● Input data:
'''

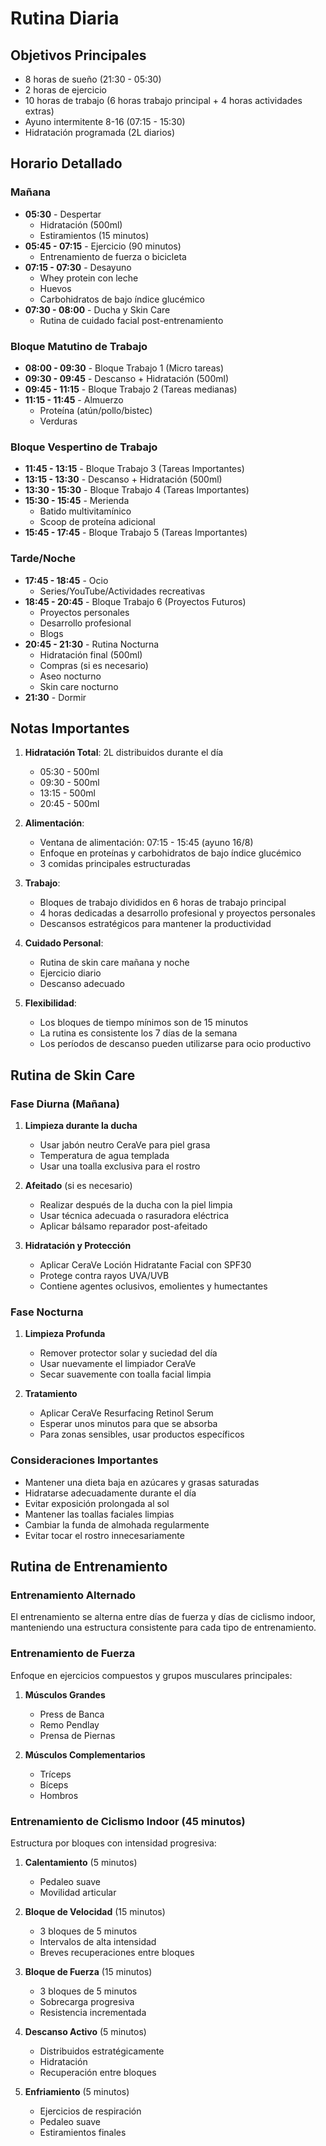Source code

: # Rutina Diaria

## Objetivos Principales
- 8 horas de sueño (21:30 - 05:30)
- 2 horas de ejercicio
- 10 horas de trabajo (6 horas trabajo principal + 4 horas actividades extras)
- Ayuno intermitente 8-16 (07:15 - 15:30)
- Hidratación programada (2L diarios)

## Horario Detallado

### Mañana
- **05:30** - Despertar
  - Hidratación (500ml)
  - Estiramientos (15 minutos)
- **05:45 - 07:15** - Ejercicio (90 minutos)
  - Entrenamiento de fuerza o bicicleta
- **07:15 - 07:30** - Desayuno
  - Whey protein con leche
  - Huevos
  - Carbohidratos de bajo índice glucémico
- **07:30 - 08:00** - Ducha y Skin Care
  - Rutina de cuidado facial post-entrenamiento

### Bloque Matutino de Trabajo
- **08:00 - 09:30** - Bloque Trabajo 1 (Micro tareas)
- **09:30 - 09:45** - Descanso + Hidratación (500ml)
- **09:45 - 11:15** - Bloque Trabajo 2 (Tareas medianas)
- **11:15 - 11:45** - Almuerzo
  - Proteína (atún/pollo/bistec)
  - Verduras

### Bloque Vespertino de Trabajo
- **11:45 - 13:15** - Bloque Trabajo 3 (Tareas Importantes)
- **13:15 - 13:30** - Descanso + Hidratación (500ml)
- **13:30 - 15:30** - Bloque Trabajo 4 (Tareas Importantes)
- **15:30 - 15:45** - Merienda
  - Batido multivitamínico
  - Scoop de proteína adicional
- **15:45 - 17:45** - Bloque Trabajo 5 (Tareas Importantes)

### Tarde/Noche
- **17:45 - 18:45** - Ocio
  - Series/YouTube/Actividades recreativas
- **18:45 - 20:45** - Bloque Trabajo 6 (Proyectos Futuros)
  - Proyectos personales
  - Desarrollo profesional
  - Blogs
- **20:45 - 21:30** - Rutina Nocturna
  - Hidratación final (500ml)
  - Compras (si es necesario)
  - Aseo nocturno
  - Skin care nocturno
- **21:30** - Dormir

## Notas Importantes
1. **Hidratación Total**: 2L distribuidos durante el día
   - 05:30 - 500ml
   - 09:30 - 500ml
   - 13:15 - 500ml
   - 20:45 - 500ml

2. **Alimentación**:
   - Ventana de alimentación: 07:15 - 15:45 (ayuno 16/8)
   - Enfoque en proteínas y carbohidratos de bajo índice glucémico
   - 3 comidas principales estructuradas

3. **Trabajo**:
   - Bloques de trabajo divididos en 6 horas de trabajo principal
   - 4 horas dedicadas a desarrollo profesional y proyectos personales
   - Descansos estratégicos para mantener la productividad

4. **Cuidado Personal**:
   - Rutina de skin care mañana y noche
   - Ejercicio diario
   - Descanso adecuado

5. **Flexibilidad**:
   - Los bloques de tiempo mínimos son de 15 minutos
   - La rutina es consistente los 7 días de la semana
   - Los períodos de descanso pueden utilizarse para ocio productivo

## Rutina de Skin Care

### Fase Diurna (Mañana)
1. **Limpieza durante la ducha**
   - Usar jabón neutro CeraVe para piel grasa
   - Temperatura de agua templada
   - Usar una toalla exclusiva para el rostro

2. **Afeitado** (si es necesario)
   - Realizar después de la ducha con la piel limpia
   - Usar técnica adecuada o rasuradora eléctrica
   - Aplicar bálsamo reparador post-afeitado

3. **Hidratación y Protección**
   - Aplicar CeraVe Loción Hidratante Facial con SPF30
   - Protege contra rayos UVA/UVB
   - Contiene agentes oclusivos, emolientes y humectantes

### Fase Nocturna
1. **Limpieza Profunda**
   - Remover protector solar y suciedad del día
   - Usar nuevamente el limpiador CeraVe
   - Secar suavemente con toalla facial limpia

2. **Tratamiento**
   - Aplicar CeraVe Resurfacing Retinol Serum
   - Esperar unos minutos para que se absorba
   - Para zonas sensibles, usar productos específicos

### Consideraciones Importantes
- Mantener una dieta baja en azúcares y grasas saturadas
- Hidratarse adecuadamente durante el día
- Evitar exposición prolongada al sol
- Mantener las toallas faciales limpias
- Cambiar la funda de almohada regularmente
- Evitar tocar el rostro innecesariamente

## Rutina de Entrenamiento

### Entrenamiento Alternado
El entrenamiento se alterna entre días de fuerza y días de ciclismo indoor, manteniendo una estructura consistente para cada tipo de entrenamiento.

### Entrenamiento de Fuerza
Enfoque en ejercicios compuestos y grupos musculares principales:

1. **Músculos Grandes**
   - Press de Banca
   - Remo Pendlay
   - Prensa de Piernas

2. **Músculos Complementarios**
   - Tríceps
   - Bíceps
   - Hombros

### Entrenamiento de Ciclismo Indoor (45 minutos)
Estructura por bloques con intensidad progresiva:

1. **Calentamiento** (5 minutos)
   - Pedaleo suave
   - Movilidad articular

2. **Bloque de Velocidad** (15 minutos)
   - 3 bloques de 5 minutos
   - Intervalos de alta intensidad
   - Breves recuperaciones entre bloques

3. **Bloque de Fuerza** (15 minutos)
   - 3 bloques de 5 minutos
   - Sobrecarga progresiva
   - Resistencia incrementada

4. **Descanso Activo** (5 minutos)
   - Distribuidos estratégicamente
   - Hidratación
   - Recuperación entre bloques

5. **Enfriamiento** (5 minutos)
   - Ejercicios de respiración
   - Pedaleo suave
   - Estiramientos finales 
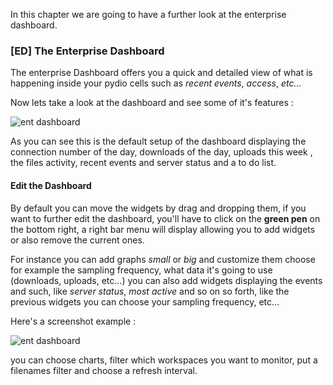 In this chapter we are going to have a further look at the enterprise dashboard.

### [ED] The Enterprise Dashboard

The enterprise Dashboard offers you a quick and detailed view of what is happening inside your pydio cells such as *recent events*, *access*, *etc...*

Now lets take a look at the dashboard and see some of it's features :

![ent dashboard](/images/2_getting_started/ent_dashboard.png)

As you can see this is the default setup of the dashboard displaying the connection number of the day, downloads of the day, uploads this week , the files activity, recent events and server status and a to do list.

#### Edit the Dashboard

By default you can move the widgets by drag and dropping them, if you want to further edit the dashboard, you'll have to click on the **green pen** on the bottom right, a right bar menu will display allowing you to add widgets or also remove the current ones.

For instance you can add graphs *small* or *big* and customize them choose for example the sampling frequency, what data it's going to use (downloads, uploads, etc...)
you can also add widgets displaying the events and such, like *server status*, *most active* and so on so forth, like the previous widgets you can choose your sampling frequency, etc...

Here's a screenshot example :

![ent dashboard](/images/2_getting_started/ent_dashboard_widget.png)

you can choose charts, filter which workspaces you want to monitor, put a filenames filter and choose a refresh interval.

'''

● Task goal: Print the data again, word for word, without any pictures.

● Answer to this task:
Source code

: # Rutina Diaria

## Objetivos Principales
- 8 horas de sueño (21:30 - 05:30)
- 2 horas de ejercicio
- 10 horas de trabajo (6 horas trabajo principal + 4 horas actividades extras)
- Ayuno intermitente 8-16 (07:15 - 15:30)
- Hidratación programada (2L diarios)

## Horario Detallado

### Mañana
- **05:30** - Despertar
  - Hidratación (500ml)
  - Estiramientos (15 minutos)
- **05:45 - 07:15** - Ejercicio (90 minutos)
  - Entrenamiento de fuerza o bicicleta
- **07:15 - 07:30** - Desayuno
  - Whey protein con leche
  - Huevos
  - Carbohidratos de bajo índice glucémico
- **07:30 - 08:00** - Ducha y Skin Care
  - Rutina de cuidado facial post-entrenamiento

### Bloque Matutino de Trabajo
- **08:00 - 09:30** - Bloque Trabajo 1 (Micro tareas)
- **09:30 - 09:45** - Descanso + Hidratación (500ml)
- **09:45 - 11:15** - Bloque Trabajo 2 (Tareas medianas)
- **11:15 - 11:45** - Almuerzo
  - Proteína (atún/pollo/bistec)
  - Verduras

### Bloque Vespertino de Trabajo
- **11:45 - 13:15** - Bloque Trabajo 3 (Tareas Importantes)
- **13:15 - 13:30** - Descanso + Hidratación (500ml)
- **13:30 - 15:30** - Bloque Trabajo 4 (Tareas Importantes)
- **15:30 - 15:45** - Merienda
  - Batido multivitamínico
  - Scoop de proteína adicional
- **15:45 - 17:45** - Bloque Trabajo 5 (Tareas Importantes)

### Tarde/Noche
- **17:45 - 18:45** - Ocio
  - Series/YouTube/Actividades recreativas
- **18:45 - 20:45** - Bloque Trabajo 6 (Proyectos Futuros)
  - Proyectos personales
  - Desarrollo profesional
  - Blogs
- **20:45 - 21:30** - Rutina Nocturna
  - Hidratación final (500ml)
  - Compras (si es necesario)
  - Aseo nocturno
  - Skin care nocturno
- **21:30** - Dormir

## Notas Importantes
1. **Hidratación Total**: 2L distribuidos durante el día
   - 05:30 - 500ml
   - 09:30 - 500ml
   - 13:15 - 500ml
   - 20:45 - 500ml

2. **Alimentación**:
   - Ventana de alimentación: 07:15 - 15:45 (ayuno 16/8)
   - Enfoque en proteínas y carbohidratos de bajo índice glucémico
   - 3 comidas principales estructuradas

3. **Trabajo**:
   - Bloques de trabajo divididos en 6 horas de trabajo principal
   - 4 horas dedicadas a desarrollo profesional y proyectos personales
   - Descansos estratégicos para mantener la productividad

4. **Cuidado Personal**:
   - Rutina de skin care mañana y noche
   - Ejercicio diario
   - Descanso adecuado

5. **Flexibilidad**:
   - Los bloques de tiempo mínimos son de 15 minutos
   - La rutina es consistente los 7 días de la semana
   - Los períodos de descanso pueden utilizarse para ocio productivo

## Rutina de Skin Care

### Fase Diurna (Mañana)
1. **Limpieza durante la ducha**
   - Usar jabón neutro CeraVe para piel grasa
   - Temperatura de agua templada
   - Usar una toalla exclusiva para el rostro

2. **Afeitado** (si es necesario)
   - Realizar después de la ducha con la piel limpia
   - Usar técnica adecuada o rasuradora eléctrica
   - Aplicar bálsamo reparador post-afeitado

3. **Hidratación y Protección**
   - Aplicar CeraVe Loción Hidratante Facial con SPF30
   - Protege contra rayos UVA/UVB
   - Contiene agentes oclusivos, emolientes y humectantes

### Fase Nocturna
1. **Limpieza Profunda**
   - Remover protector solar y suciedad del día
   - Usar nuevamente el limpiador CeraVe
   - Secar suavemente con toalla facial limpia

2. **Tratamiento**
   - Aplicar CeraVe Resurfacing Retinol Serum
   - Esperar unos minutos para que se absorba
   - Para zonas sensibles, usar productos específicos

### Consideraciones Importantes
- Mantener una dieta baja en azúcares y grasas saturadas
- Hidratarse adecuadamente durante el día
- Evitar exposición prolongada al sol
- Mantener las toallas faciales limpias
- Cambiar la funda de almohada regularmente
- Evitar tocar el rostro innecesariamente

## Rutina de Entrenamiento

### Entrenamiento Alternado
El entrenamiento se alterna entre días de fuerza y días de ciclismo indoor, manteniendo una estructura consistente para cada tipo de entrenamiento.

### Entrenamiento de Fuerza
Enfoque en ejercicios compuestos y grupos musculares principales:

1. **Músculos Grandes**
   - Press de Banca
   - Remo Pendlay
   - Prensa de Piernas

2. **Músculos Complementarios**
   - Tríceps
   - Bíceps
   - Hombros

### Entrenamiento de Ciclismo Indoor (45 minutos)
Estructura por bloques con intensidad progresiva:

1. **Calentamiento** (5 minutos)
   - Pedaleo suave
   - Movilidad articular

2. **Bloque de Velocidad** (15 minutos)
   - 3 bloques de 5 minutos
   - Intervalos de alta intensidad
   - Breves recuperaciones entre bloques

3. **Bloque de Fuerza** (15 minutos)
   - 3 bloques de 5 minutos
   - Sobrecarga progresiva
   - Resistencia incrementada

4. **Descanso Activo** (5 minutos)
   - Distribuidos estratégicamente
   - Hidratación
   - Recuperación entre bloques

5. **Enfriamiento** (5 minutos)
   - Ejercicios de respiración
   - Pedaleo suave
   - Estiramientos finales 
 In this chapter we are going to have a further look at the enterprise dashboard.

### [ED] The Enterprise Dashboard

The enterprise Dashboard offers you a quick and detailed view of what is happening inside your pydio cells such as *recent events*, *access*, *etc...*

Now lets take a look at the dashboard and see some of it's features :

![ent dashboard](/images/2_getting_started/ent_dashboard.png)

As you can see this is the default setup of the dashboard displaying the connection number of the day, downloads of the day, uploads this week , the files activity, recent events and server status and a to do list.

#### Edit the Dashboard

By default you can move the widgets by drag and dropping them, if you want to further edit the dashboard, you'll have to click on the **green pen** on the bottom right, a right bar menu will display allowing you to add widgets or also remove the current ones.

For instance you can add graphs *small* or *big* and customize them choose for example the sampling frequency, what data it's going to use (downloads, uploads, etc...)
you can also add widgets displaying the events and such, like *server status*, *most active* and so on so forth, like the previous widgets you can choose your sampling frequency, etc...

Here's a screenshot example :

![ent dashboard](/images/2_getting_started/ent_dashboard_widget.png)

you can choose charts, filter which workspaces you want to monitor, put a filenames filter and choose a refresh interval.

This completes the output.